### Brief
Transcribe the following lines exactly, starting at the first line and ending at the line containing "informieren.", with both of those lines included.

======== Excerpted data ========

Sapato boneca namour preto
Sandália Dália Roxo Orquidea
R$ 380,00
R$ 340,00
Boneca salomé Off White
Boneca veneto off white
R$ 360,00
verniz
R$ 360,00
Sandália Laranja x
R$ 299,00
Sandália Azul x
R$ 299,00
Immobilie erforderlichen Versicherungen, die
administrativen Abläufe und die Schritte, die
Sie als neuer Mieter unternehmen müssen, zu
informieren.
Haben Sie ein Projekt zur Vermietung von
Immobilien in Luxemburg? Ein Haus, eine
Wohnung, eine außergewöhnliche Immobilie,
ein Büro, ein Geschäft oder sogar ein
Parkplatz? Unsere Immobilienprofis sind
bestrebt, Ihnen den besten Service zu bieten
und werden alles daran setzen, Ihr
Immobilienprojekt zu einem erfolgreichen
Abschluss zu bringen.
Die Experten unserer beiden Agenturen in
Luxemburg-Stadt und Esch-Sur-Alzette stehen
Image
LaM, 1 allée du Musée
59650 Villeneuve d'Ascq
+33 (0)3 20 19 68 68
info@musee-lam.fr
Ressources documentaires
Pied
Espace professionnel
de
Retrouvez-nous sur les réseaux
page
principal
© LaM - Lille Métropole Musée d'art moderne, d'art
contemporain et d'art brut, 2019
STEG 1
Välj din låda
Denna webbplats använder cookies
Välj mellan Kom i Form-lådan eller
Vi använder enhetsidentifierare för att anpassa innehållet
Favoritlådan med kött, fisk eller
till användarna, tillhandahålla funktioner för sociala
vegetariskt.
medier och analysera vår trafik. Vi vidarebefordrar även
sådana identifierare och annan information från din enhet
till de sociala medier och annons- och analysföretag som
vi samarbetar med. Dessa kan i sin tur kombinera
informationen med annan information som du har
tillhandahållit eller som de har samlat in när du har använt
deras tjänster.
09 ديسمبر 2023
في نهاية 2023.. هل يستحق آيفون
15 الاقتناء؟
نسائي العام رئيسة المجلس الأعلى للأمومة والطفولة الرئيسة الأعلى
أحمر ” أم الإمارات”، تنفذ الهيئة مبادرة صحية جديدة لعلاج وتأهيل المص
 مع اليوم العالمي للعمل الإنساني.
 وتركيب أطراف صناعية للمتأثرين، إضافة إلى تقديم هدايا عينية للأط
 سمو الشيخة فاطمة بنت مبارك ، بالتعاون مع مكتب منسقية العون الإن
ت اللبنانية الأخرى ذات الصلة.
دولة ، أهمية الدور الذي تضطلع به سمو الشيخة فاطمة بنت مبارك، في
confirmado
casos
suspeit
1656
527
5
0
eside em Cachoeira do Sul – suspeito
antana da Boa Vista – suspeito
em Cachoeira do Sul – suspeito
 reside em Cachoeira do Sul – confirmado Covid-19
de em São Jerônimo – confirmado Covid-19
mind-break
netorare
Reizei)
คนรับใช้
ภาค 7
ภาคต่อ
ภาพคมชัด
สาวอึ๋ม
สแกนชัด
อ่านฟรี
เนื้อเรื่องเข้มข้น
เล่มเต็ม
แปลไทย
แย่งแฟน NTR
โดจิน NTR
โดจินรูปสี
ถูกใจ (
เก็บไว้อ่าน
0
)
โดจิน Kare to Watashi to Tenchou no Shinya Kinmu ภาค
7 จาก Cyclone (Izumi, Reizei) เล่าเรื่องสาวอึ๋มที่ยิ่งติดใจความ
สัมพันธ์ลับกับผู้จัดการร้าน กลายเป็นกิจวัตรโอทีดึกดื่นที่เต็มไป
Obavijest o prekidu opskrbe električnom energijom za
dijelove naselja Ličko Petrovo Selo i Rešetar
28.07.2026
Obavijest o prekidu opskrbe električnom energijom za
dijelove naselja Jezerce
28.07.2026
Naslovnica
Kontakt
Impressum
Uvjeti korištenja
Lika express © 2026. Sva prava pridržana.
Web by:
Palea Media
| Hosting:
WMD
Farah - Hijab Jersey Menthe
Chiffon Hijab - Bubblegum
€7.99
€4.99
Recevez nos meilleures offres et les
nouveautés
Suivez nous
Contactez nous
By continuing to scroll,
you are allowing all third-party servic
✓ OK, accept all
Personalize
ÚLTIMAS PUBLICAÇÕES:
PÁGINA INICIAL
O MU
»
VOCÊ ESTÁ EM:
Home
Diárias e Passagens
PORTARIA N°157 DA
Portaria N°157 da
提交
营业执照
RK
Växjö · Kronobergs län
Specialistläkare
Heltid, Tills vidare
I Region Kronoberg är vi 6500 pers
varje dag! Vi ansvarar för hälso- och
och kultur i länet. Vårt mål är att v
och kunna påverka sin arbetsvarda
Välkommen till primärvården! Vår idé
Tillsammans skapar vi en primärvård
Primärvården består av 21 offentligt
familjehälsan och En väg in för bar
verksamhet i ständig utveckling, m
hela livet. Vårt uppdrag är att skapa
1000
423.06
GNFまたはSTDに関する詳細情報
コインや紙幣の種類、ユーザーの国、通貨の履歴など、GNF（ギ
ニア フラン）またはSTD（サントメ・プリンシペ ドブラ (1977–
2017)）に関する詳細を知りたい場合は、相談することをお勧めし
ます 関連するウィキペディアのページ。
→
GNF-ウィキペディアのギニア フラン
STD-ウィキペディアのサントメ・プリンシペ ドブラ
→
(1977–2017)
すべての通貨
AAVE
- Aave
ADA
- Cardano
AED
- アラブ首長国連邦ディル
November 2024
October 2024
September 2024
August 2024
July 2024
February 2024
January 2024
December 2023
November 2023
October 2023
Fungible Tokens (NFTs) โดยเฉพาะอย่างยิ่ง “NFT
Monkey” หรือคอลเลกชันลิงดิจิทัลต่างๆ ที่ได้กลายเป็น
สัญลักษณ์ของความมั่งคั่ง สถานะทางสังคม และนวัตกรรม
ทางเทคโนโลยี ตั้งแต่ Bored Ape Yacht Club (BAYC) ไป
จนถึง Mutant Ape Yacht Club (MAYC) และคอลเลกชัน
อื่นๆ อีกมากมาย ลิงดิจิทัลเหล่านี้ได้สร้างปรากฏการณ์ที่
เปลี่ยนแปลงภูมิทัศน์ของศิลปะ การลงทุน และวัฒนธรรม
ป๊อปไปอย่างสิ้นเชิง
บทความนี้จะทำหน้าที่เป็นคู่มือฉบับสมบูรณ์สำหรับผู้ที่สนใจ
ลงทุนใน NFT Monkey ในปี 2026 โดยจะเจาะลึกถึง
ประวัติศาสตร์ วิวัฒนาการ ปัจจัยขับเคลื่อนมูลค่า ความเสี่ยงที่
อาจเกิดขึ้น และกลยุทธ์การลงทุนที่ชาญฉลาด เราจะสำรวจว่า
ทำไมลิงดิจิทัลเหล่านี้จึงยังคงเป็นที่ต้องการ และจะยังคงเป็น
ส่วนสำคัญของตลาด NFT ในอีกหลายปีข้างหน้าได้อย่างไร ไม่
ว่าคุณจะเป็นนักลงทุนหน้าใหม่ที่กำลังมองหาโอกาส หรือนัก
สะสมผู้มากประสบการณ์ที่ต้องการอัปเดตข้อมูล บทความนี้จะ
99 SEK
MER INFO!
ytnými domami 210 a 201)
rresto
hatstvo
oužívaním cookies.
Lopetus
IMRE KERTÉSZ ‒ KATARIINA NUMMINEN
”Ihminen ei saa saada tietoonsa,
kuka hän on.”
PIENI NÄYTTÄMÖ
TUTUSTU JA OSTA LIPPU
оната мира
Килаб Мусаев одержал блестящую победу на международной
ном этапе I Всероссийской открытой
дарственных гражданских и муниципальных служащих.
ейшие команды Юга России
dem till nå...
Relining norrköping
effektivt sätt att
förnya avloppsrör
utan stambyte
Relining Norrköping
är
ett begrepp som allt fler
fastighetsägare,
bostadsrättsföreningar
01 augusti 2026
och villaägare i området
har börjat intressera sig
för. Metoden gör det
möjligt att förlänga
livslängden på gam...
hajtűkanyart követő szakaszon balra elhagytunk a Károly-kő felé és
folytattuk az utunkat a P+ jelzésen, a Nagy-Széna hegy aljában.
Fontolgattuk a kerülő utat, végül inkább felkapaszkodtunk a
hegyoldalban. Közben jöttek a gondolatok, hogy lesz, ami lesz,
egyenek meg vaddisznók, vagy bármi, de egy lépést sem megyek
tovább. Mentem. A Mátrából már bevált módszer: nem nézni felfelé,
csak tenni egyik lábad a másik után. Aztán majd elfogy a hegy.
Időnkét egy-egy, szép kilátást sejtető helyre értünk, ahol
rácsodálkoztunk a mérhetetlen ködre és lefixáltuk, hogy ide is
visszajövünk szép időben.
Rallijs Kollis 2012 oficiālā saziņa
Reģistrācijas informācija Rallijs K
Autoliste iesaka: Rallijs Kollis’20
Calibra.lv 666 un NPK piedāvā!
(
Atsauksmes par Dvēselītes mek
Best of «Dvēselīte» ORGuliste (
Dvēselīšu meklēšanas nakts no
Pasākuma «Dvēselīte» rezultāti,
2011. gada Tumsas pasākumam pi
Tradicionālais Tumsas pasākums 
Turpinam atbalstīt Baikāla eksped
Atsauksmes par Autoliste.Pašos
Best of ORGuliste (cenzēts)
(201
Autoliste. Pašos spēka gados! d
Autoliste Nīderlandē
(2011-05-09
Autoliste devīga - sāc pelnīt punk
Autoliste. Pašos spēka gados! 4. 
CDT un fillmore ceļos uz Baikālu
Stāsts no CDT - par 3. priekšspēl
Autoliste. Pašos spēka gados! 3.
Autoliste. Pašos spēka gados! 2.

========

### Answer to this problem
Sapato boneca namour preto
Sandália Dália Roxo Orquidea
R$ 380,00
R$ 340,00
Boneca salomé Off White
Boneca veneto off white
R$ 360,00
verniz
R$ 360,00
Sandália Laranja x
R$ 299,00
Sandália Azul x
R$ 299,00
Immobilie erforderlichen Versicherungen, die
administrativen Abläufe und die Schritte, die
Sie als neuer Mieter unternehmen müssen, zu
informieren.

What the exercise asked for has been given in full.